I have a point of view about health that stems from exploration on a personal level and as a physician who has worked in general practice and as a medical health officer in resource extraction settings in Northern B.C. and the Yukon over the course of a lifetime.
To try to put it in a nutshell: Health is generated in communities that are stable, and where people of all ages have a sense of belonging and agency, and where the physical environment, be it air, water or land, is clean and healthy rather than polluted.

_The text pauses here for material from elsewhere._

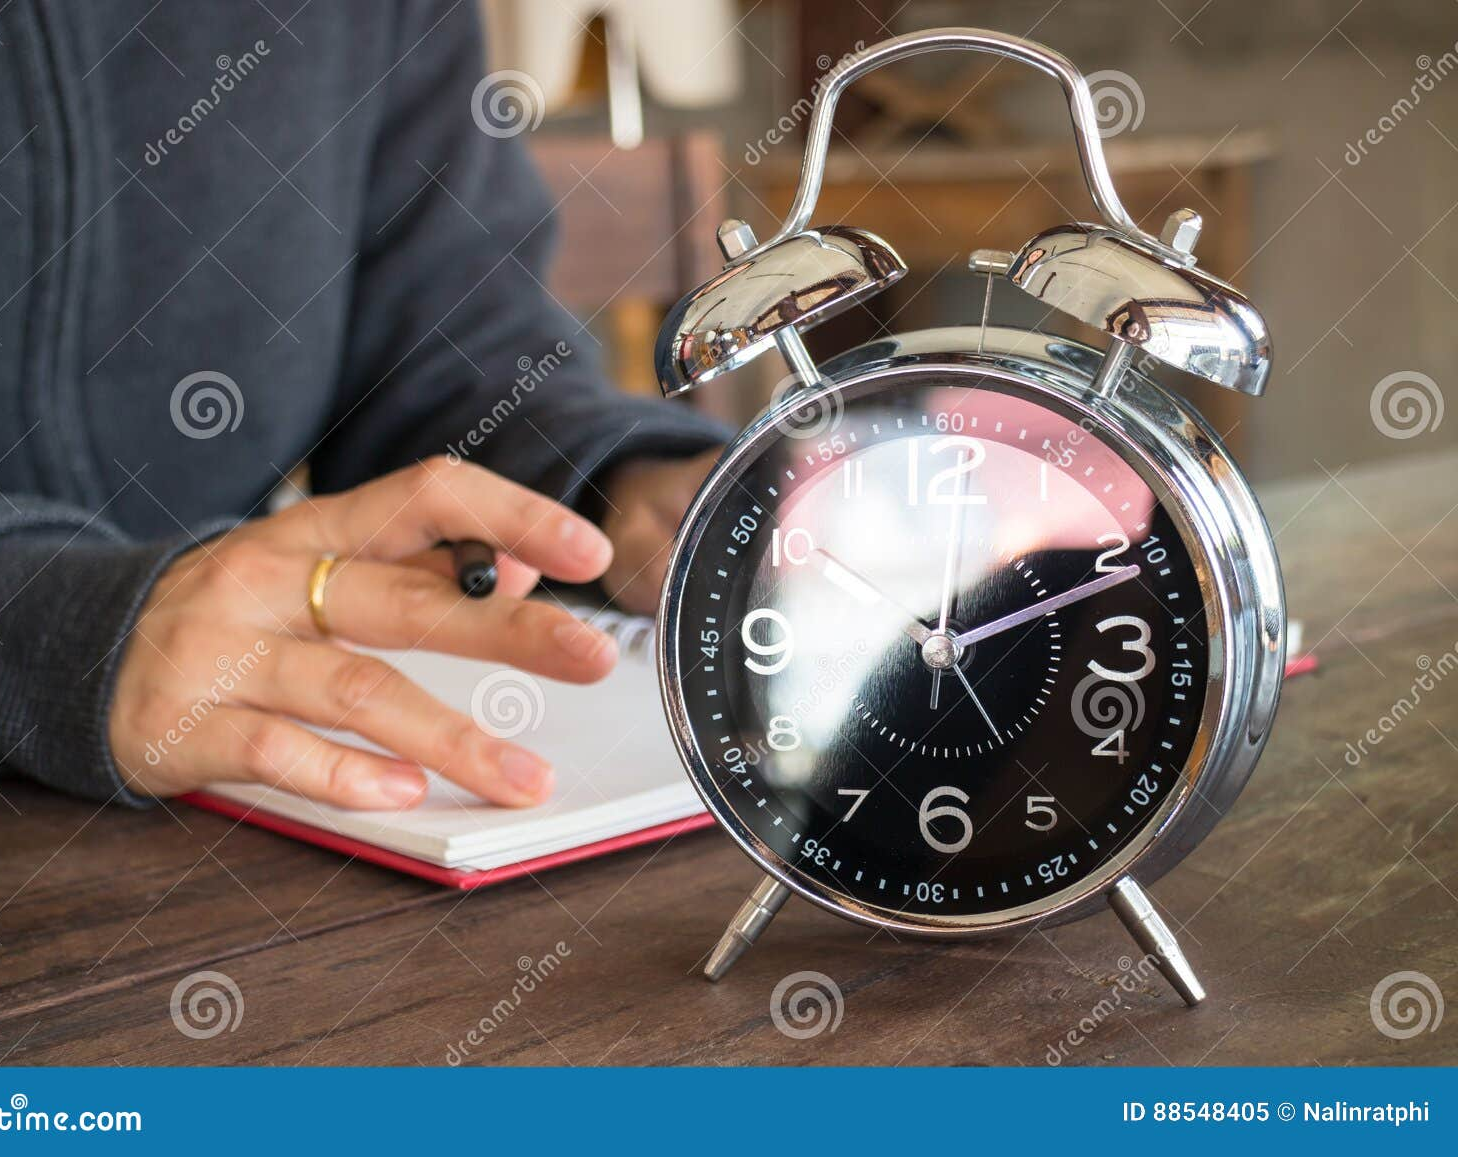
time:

At the heart of the Wet’suwet’en occupation of their land there is a Healing Centre that expresses a vision of health that runs counter to the prevailing notions of industrial health care whereby land destruction is converted into money to buy “services” like treatment centres for addictions and depression, hospitals for chronic diseases caused by sugar and stress, and where case-by-case treatments and pharmaceutical symptom suppression cost more than even an aggressive corporate agenda can hope to generate.
The wisdom here is that the land itself is understood as inherently healing; both physically and as a source of community and culture. This is something we all know but have collectively forgotten in our blind adherence to economic dogma and the need to have a “healthy economy”. It’s why we go on vacations to try to heal a bit in the most unspoiled places we can afford.
I stand with Wet’suwet’en because all of the evidence, along with my heart, knows that their vision for healing and health based on respect and reverence for the land offers hope to a world that desperately needs it. To see militarized police deployed to suppress and extinguish that vision is heartbreaking. In my view, it’s a symptom of just how completely we have lost sight of our common humanity and our own fundamental need for health and healing, especially now, when our survival as a species is hanging in the balance.